Rewarded myself for making it through my first work week by picking up nice meal for my lunch break. Surprisingly my appetite has increased. Which I should note, I’ve lost over 40 pounds during the three years I was a daily user, so maybe not too surprising.
Also, today was the first time since quitting that a major positive thing happened to me. I acutally felt motivated to play and make some music and I spent a good two hours enjoying that.
On top of all of that! I actually got a regular night’s sleep! 7 hours, 52 minutes, with 1 Hour 36 minutes of Deep Sleep and 2 Hours 8 minutes of REM sleep.
[Day Six] OK, so I got my first good night’s sleep in a week, but I feel groggy. I’m not sure if it’s the sleep aid I took (which contained Melatonin, L-Theanine, & Ashwaganda) or that my body is craving sleep since it’s been so deprived of it.
Had some anxiety this morning before breakfast. Felt like I had a lump in my throat, but also kind of feels like bloating near my upper stomach? Nauseated? Went away shortly after breakfast, but still kind of lingers and comes and goes from time to time. I have a job later today which is outside in the heat, and I’ve already had two heat issues earlier this week, so may be anxious over that. I have no idea why I decided to start quitting during the summer but can’t turn back now!

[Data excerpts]
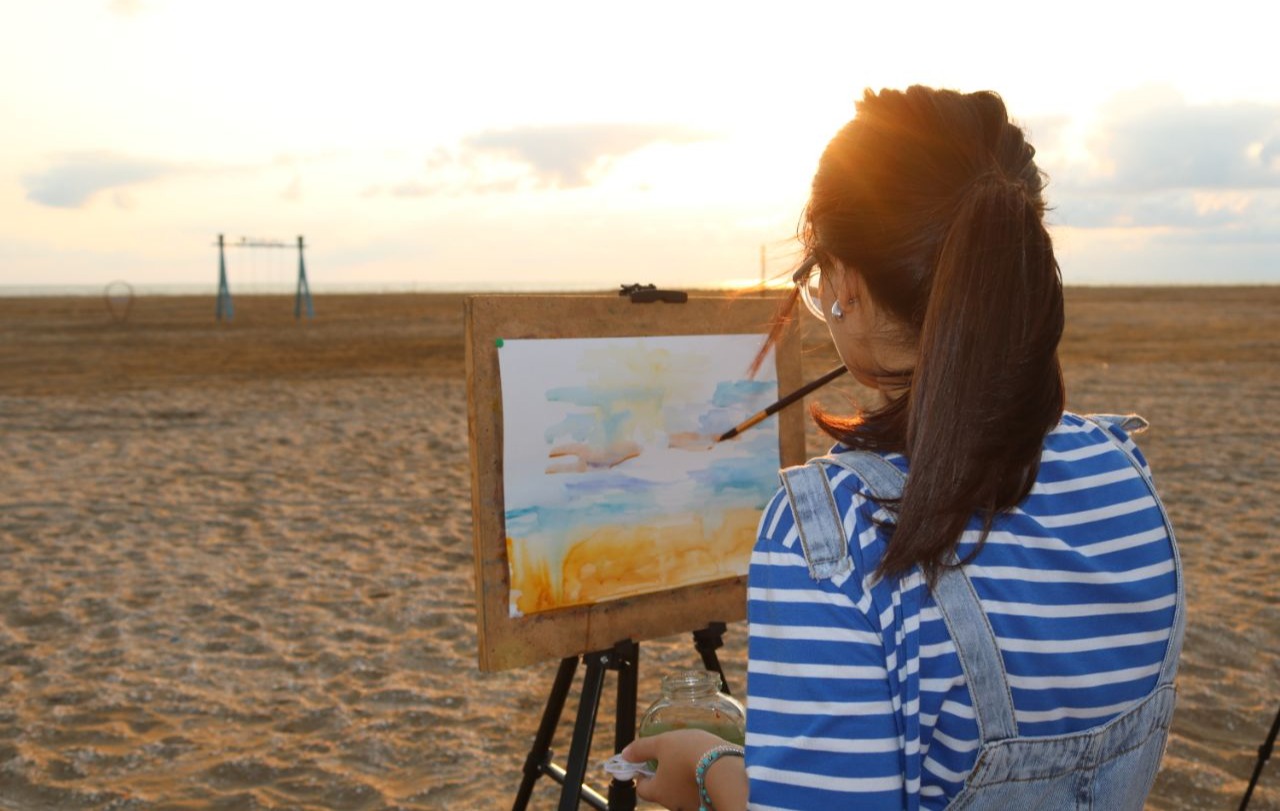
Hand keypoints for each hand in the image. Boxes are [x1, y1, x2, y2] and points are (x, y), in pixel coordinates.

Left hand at [622, 729, 742, 810]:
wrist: (727, 768)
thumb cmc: (690, 754)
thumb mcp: (663, 743)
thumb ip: (642, 748)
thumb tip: (626, 754)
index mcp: (658, 792)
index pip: (642, 788)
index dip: (642, 774)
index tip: (648, 762)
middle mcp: (674, 805)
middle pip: (664, 792)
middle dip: (666, 776)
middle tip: (674, 758)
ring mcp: (693, 807)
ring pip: (683, 794)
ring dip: (685, 781)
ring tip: (696, 761)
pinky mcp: (711, 805)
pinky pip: (701, 794)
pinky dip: (702, 784)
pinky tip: (709, 770)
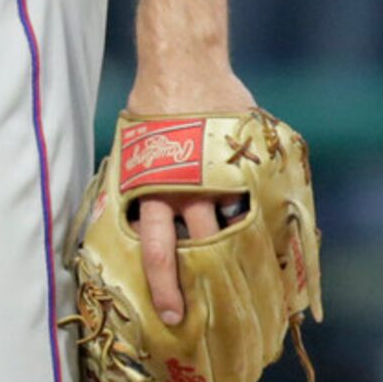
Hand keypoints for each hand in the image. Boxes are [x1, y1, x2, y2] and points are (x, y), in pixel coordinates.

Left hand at [123, 67, 255, 325]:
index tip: (171, 317)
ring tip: (246, 280)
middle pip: (201, 250)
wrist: (182, 64)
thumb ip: (133, 186)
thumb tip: (118, 219)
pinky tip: (264, 236)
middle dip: (208, 284)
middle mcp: (185, 189)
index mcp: (151, 189)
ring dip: (237, 254)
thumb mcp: (130, 151)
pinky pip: (253, 202)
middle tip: (216, 314)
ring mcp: (217, 177)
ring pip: (232, 230)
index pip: (158, 250)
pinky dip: (257, 220)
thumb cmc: (149, 108)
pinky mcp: (243, 163)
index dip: (164, 286)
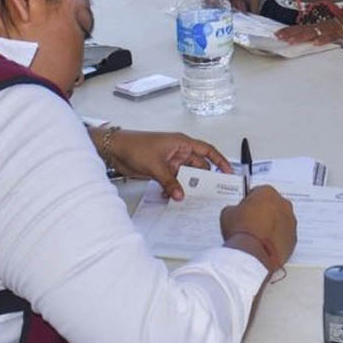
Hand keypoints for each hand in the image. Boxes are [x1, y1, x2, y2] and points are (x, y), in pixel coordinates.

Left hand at [108, 130, 232, 200]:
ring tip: (191, 198)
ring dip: (186, 186)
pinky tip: (172, 197)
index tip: (228, 172)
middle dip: (202, 179)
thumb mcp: (156, 165)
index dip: (219, 160)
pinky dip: (174, 189)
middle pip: (198, 166)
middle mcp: (178, 151)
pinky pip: (173, 181)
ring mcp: (170, 161)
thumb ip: (170, 182)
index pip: (207, 151)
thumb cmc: (135, 146)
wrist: (114, 149)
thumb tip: (181, 195)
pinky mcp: (161, 170)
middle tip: (210, 192)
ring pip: (185, 176)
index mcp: (182, 143)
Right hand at [221, 185, 296, 271]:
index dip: (249, 202)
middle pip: (272, 205)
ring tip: (258, 237)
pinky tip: (265, 245)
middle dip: (264, 212)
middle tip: (251, 223)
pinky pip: (285, 236)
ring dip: (272, 225)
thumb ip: (234, 208)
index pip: (258, 192)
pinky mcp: (294, 238)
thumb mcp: (227, 213)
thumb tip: (235, 212)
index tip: (245, 210)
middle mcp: (283, 204)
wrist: (253, 253)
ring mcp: (291, 221)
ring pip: (281, 220)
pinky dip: (277, 239)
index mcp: (267, 192)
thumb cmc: (242, 230)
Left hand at [275, 19, 342, 47]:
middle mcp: (317, 28)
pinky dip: (322, 40)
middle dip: (289, 34)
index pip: (297, 29)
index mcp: (313, 28)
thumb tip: (296, 40)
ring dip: (301, 37)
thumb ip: (310, 35)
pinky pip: (328, 38)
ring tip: (291, 41)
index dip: (287, 31)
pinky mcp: (335, 36)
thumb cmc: (335, 30)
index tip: (276, 33)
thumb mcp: (320, 31)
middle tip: (279, 37)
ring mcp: (325, 32)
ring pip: (311, 34)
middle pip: (301, 31)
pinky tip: (315, 43)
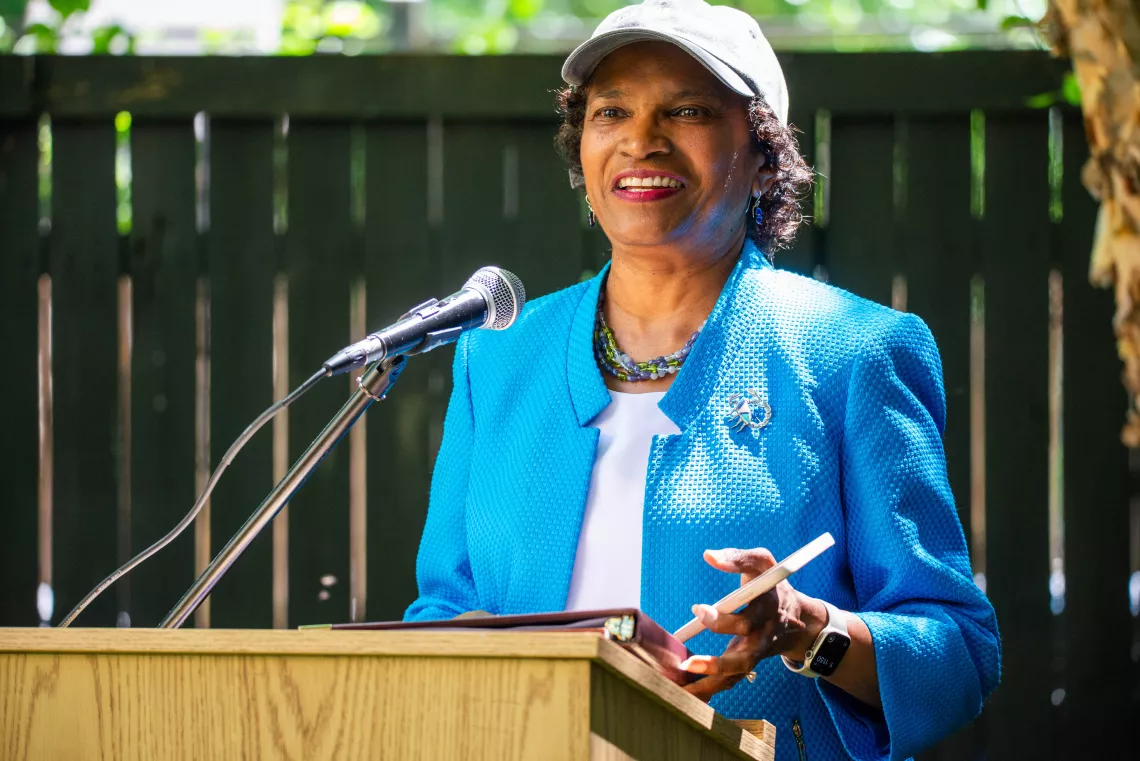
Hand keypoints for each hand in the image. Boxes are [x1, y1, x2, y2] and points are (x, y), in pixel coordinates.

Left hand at [681, 547, 825, 701]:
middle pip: (745, 656)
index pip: (748, 618)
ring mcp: (756, 653)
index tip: (697, 609)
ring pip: (736, 675)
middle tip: (687, 661)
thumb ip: (738, 558)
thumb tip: (709, 555)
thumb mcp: (763, 562)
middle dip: (717, 662)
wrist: (799, 620)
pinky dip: (707, 687)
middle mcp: (764, 637)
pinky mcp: (747, 663)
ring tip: (681, 686)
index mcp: (767, 610)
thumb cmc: (772, 585)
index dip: (724, 619)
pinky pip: (728, 680)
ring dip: (709, 682)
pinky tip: (683, 692)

### Problems and tasks
1. According to the quitting journal, how much weight did the writer lose over the three years as a daily user?
2. Extend the quitting journal with another passage that picks up right after its final sentence.
The items stand apart from the quitting journal and are unrelated material.

### Answer set
1. Over 40 pounds.

2.
For the first time that I’ve noticed, had a little bit of brain fog. Just kind of stared at the floor for what seemed like five minutes. Probably had that before, just didn’t know what it was.
Just got back from my job that was entirely outside in the heat. And… I smashed it! Quitting and heat have been an awful combo thus far, but not today! Felt like I managed the heat perfectly fine, and had extra energy to even go above and beyond today! I still feel like I can run through a brick wall!
Felt slightly nauseated when I got back home but was fine after I took a shower.
I feel like my appetite has skyrocketed, which is good, cause to be honest, I’ve been a little malnourished, and when I really think about it, probably had an eating disorder when I was getting high all the time.
I got to sleep a little bit later, but I was trying to finish something and felt very sleepy, which is a good thing. Fell right asleep for 6 hours 46 minutes with very regular Deep and REM.
[Day Seven] OK, so last day of Hell Week. Woke up mild headache and a little bit of anxiety. Felt a little groggy too, but plan on going to bed a much earlier hour tonight.
Stomach felt nauseated before breakfast. Also, a little beat, but nothing overwhelming.
The last couple of days my symptoms have been a lot less mild, but I’m also starting to experience a little craving now, nothing overwhelming. It disgusts me that those thought crept into my thoughts though. My days returning are way past gone, but 'm glad I threw everything out, just in case. Have to remind myself that my addiction is the reason that I’m here.
Never mind, Day 7 is worse than Day 6, but better than first five. Felt pretty nauseated all day. Taking some ginger, hope it helps.
Got another wonderful 7 hours worth of sleep! Ready for the work week!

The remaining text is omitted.